As the team sorts out its line situation, Sanchez is still getting used to how Washington’s pass-catchers like to run their routes.
“It’s a huge leap playing with guys he doesn’t even know,” Coach Jay Gruden said. “I don’t know if he knows all the guys on our team’s names. … The good thing is he’s played a lot of football in his day. Did a pretty good job against Philly. … We’ve just got to build off that.”
Gruden said the team may be a bit more simplistic in terms of formations and motions, but running the ball, using play-action passes and getting Sanchez outside the pocket should help. The dropback concepts will be schemes that Sanchez is comfortable with, but third-down and red-zone situations could create situations that are particularly challenging.
“As a staff, our job is to tap into what he knows and what he feels comfortable with moving forward while also trying to come up with a plan for what the Giants do,” Gruden said. “It’s not easy for any quarterback, no matter how long you’ve played.”

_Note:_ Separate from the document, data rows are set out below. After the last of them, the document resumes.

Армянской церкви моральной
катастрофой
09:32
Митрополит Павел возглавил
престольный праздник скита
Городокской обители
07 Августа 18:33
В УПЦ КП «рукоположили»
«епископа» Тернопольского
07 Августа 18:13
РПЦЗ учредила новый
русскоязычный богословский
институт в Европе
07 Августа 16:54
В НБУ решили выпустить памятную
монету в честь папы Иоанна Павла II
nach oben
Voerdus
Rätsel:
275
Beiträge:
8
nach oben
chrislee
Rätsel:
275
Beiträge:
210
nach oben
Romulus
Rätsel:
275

The Redskins may benefit from facing a 4-8 Giants team that has struggled this season and allowed 378 yards per game (24th in the NFL), although the team’s head coach, Pat Shurmur, has firsthand experience with Sanchez. He was the Eagles' offensive coordinator during the two seasons that Sanchez was with the team in 2014 and 2015.
“He knows how to win and lead,” Shurmur said. “He had that about him in Philadelphia. He’s good at throwing on the run. He’s good at executing from the pocket. We’ve got to look at what they do and just kind of surmise the plays they might run with him.”

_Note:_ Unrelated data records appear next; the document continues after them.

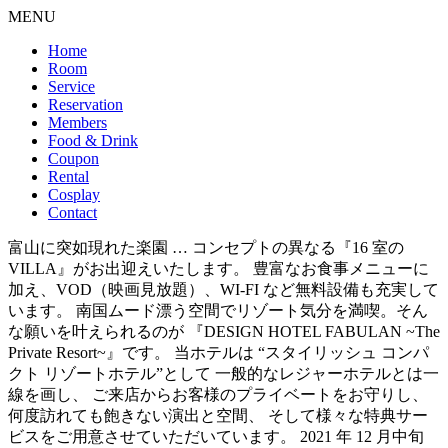
MENU
Home
Room
Service
Reservation
Members
Food & Drink
Coupon
Rental
Cosplay
Contact
富山に突如現れた楽園 … コンセプトの異なる『16 室の
VILLA』がお出迎えいたします。 豊富なお食事メニューに
加え、VOD（映画見放題）、WI-FI など無料設備も充実して
います。 南国ムード漂う空間でリゾート気分を満喫。そん
な願いを叶えられるのが 『DESIGN HOTEL FABULAN ~The
Private Resort~』です。 当ホテルは “スタイリッシュ コンパ
クト リゾートホテル”として 一般的なレジャーホテルとは一
線を画し、 ご来店からお客様のプライベートをお守りし、
何度訪れても飽きない演出と空間、 そして様々な特典サー
ビスをご用意させていただいています。 2021 年 12 月中旬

This is an opportunity years in the making for Sanchez, as he spent the last three as a little-used backup. His 2017 season was spent as a third-string quarterback in Chicago, where he was mostly asked to be a mentor to then-rookie Mitchell Trubisky. There were no assurances that he’d ever start an NFL game again.
“Two weeks ago it was an unfamiliar position, but really, historically, it’s a familiar position,” Sanchez said. “That’s what makes it fun. You work for something, you pray for something, and then it finally happens. You don’t care what the circumstances are, you’re just happy to get a shot.”